The first bottleneck is the state storage for counters or queues that track tokens or leaks.

At low scale, in-memory counters suffice. As users grow, the system must maintain distributed state with low latency.

This state storage (e.g., Redis or distributed cache) can become overwhelmed by high QPS and concurrent updates.

Scaling Solutions
  • Horizontal scaling: Add more rate limiter instances behind a load balancer.
  • Distributed caching: Use Redis clusters or similar to store counters with sharding.
  • Approximate algorithms: Use probabilistic data structures to reduce storage and update costs.
  • Local token buckets: Use local counters with periodic sync to reduce latency.
  • Rate limit partitioning: Partition users by key (e.g., user ID hash) to spread load.
  • Backpressure and queuing: For leaky bucket, use queues with controlled leak rates and backpressure to smooth bursts.
Back-of-Envelope Cost Analysis

Assuming 1M users, each making 1 request per second:

  • Requests per second: 1 million QPS total.
  • Each request updates a token bucket counter or leaky bucket queue.
  • Redis can handle ~100K ops/sec per instance; need ~10 Redis instances for counters.
  • Network bandwidth: 1M QPS * ~200 bytes/request = ~200 MB/s (1.6 Gbps), requires multiple network links.
  • Memory: Each token bucket counter ~100 bytes; for 1M users = ~100 MB RAM, feasible in distributed cache.
Interview Tip

Start by explaining the rate limiting goal: controlling request rate per user or client.

Describe token bucket and leaky bucket simply, focusing on how they handle bursts and steady rates.

Discuss state storage challenges and how scaling affects latency and consistency.

Outline scaling strategies: horizontal scaling, distributed caches, sharding, and approximate methods.

Use real numbers to show understanding of system limits and trade-offs.

Self Check

Question: Your database handles 1000 QPS for rate limiting counters. Traffic grows 10x to 10,000 QPS. What do you do first?
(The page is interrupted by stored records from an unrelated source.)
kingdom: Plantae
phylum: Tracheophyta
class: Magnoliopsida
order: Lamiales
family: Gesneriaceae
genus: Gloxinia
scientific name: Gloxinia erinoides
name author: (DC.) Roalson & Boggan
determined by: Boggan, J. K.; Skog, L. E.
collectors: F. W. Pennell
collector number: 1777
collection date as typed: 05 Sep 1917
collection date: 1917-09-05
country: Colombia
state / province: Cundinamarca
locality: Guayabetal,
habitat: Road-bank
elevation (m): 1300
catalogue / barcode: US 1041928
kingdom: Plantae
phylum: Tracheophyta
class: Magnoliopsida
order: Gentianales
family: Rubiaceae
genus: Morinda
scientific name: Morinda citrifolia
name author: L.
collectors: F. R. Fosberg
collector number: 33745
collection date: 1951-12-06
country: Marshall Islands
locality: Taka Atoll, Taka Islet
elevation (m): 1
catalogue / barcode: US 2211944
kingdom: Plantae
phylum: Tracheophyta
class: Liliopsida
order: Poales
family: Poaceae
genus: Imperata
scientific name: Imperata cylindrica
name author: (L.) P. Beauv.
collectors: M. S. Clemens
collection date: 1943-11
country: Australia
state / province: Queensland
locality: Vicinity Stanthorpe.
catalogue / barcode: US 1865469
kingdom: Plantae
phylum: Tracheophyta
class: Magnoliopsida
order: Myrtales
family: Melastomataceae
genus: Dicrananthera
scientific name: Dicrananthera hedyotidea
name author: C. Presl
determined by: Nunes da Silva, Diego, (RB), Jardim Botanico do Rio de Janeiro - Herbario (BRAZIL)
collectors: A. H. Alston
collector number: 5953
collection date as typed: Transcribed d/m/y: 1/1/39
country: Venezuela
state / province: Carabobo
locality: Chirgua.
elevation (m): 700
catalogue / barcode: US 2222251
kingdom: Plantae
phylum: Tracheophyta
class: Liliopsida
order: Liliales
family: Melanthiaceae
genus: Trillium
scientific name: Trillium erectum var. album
Answer: Introduce a distributed cache like Redis with sharding to offload counters from the database, reducing latency and increasing throughput.

Key Result
Rate limiting algorithms scale well initially with in-memory counters but face bottlenecks in distributed state storage as traffic grows; scaling requires distributed caches, sharding, and approximate methods to maintain low latency and high throughput.